**DATA FOR THIS TASK**
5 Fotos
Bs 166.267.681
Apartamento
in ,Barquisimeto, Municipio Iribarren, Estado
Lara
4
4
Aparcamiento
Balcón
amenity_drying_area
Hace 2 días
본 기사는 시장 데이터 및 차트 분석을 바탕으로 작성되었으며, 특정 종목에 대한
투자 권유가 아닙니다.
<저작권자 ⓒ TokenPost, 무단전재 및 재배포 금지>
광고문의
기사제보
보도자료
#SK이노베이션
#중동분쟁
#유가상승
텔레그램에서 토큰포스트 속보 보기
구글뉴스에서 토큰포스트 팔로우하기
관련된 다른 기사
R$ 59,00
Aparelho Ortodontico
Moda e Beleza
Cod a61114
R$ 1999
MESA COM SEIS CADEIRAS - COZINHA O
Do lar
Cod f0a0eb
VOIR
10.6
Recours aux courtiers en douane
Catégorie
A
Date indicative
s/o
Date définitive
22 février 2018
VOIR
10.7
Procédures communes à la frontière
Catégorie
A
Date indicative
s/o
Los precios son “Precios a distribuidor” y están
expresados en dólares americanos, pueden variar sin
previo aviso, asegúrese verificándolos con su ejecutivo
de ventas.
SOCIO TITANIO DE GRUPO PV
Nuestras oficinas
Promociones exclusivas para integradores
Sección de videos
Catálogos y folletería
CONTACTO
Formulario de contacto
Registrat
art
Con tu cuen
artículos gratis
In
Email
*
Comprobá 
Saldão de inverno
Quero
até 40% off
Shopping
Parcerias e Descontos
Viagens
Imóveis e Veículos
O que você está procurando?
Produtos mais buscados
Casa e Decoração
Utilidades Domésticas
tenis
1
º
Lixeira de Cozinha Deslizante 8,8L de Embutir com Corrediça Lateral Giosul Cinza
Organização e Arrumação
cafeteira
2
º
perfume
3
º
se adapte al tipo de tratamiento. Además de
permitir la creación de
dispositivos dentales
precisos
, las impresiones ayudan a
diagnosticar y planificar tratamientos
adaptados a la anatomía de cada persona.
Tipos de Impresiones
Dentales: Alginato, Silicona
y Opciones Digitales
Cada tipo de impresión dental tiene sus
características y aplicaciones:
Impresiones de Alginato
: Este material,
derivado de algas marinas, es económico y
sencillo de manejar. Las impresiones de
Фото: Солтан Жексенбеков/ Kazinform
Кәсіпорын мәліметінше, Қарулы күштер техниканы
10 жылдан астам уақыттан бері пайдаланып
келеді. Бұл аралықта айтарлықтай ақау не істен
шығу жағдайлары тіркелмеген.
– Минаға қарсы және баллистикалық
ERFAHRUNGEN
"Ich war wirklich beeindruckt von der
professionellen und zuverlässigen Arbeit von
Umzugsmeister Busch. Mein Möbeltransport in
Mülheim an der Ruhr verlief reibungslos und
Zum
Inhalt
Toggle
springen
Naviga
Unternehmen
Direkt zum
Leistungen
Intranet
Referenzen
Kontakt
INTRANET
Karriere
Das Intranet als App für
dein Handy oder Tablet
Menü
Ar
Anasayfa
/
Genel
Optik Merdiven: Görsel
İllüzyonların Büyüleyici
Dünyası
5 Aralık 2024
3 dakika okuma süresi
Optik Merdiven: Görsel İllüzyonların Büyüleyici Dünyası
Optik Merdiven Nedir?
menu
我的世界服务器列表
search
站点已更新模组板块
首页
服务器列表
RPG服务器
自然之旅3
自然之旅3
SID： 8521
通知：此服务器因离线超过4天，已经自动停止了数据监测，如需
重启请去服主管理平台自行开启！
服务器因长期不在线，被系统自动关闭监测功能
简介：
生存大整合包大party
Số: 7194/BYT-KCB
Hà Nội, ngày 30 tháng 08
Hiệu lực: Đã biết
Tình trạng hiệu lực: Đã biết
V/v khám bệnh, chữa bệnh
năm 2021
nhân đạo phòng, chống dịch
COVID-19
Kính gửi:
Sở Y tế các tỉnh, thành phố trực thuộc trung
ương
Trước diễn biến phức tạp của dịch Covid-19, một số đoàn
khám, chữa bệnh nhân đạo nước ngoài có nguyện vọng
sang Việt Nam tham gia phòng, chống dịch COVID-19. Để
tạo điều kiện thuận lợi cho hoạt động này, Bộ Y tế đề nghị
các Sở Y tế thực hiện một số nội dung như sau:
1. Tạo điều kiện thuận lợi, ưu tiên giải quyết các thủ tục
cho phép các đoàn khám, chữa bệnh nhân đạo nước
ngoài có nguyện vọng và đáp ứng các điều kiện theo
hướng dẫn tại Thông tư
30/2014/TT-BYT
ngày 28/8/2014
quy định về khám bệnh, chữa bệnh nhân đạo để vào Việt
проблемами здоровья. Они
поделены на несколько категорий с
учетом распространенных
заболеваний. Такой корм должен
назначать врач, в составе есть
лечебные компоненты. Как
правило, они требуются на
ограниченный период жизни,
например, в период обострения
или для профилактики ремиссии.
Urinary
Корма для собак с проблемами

**TASK ITEM**
Look in the material above for the line with "adaptados a la anatomía de cada persona." and the line with "beeindruckt von der", and transcribe exactly those lines and all lines between them, nothing more.

**RESULT**
adaptados a la anatomía de cada persona.
Tipos de Impresiones
Dentales: Alginato, Silicona
y Opciones Digitales
Cada tipo de impresión dental tiene sus
características y aplicaciones:
Impresiones de Alginato
: Este material,
derivado de algas marinas, es económico y
sencillo de manejar. Las impresiones de
Фото: Солтан Жексенбеков/ Kazinform
Кәсіпорын мәліметінше, Қарулы күштер техниканы
10 жылдан астам уақыттан бері пайдаланып
келеді. Бұл аралықта айтарлықтай ақау не істен
шығу жағдайлары тіркелмеген.
– Минаға қарсы және баллистикалық
ERFAHRUNGEN
"Ich war wirklich beeindruckt von der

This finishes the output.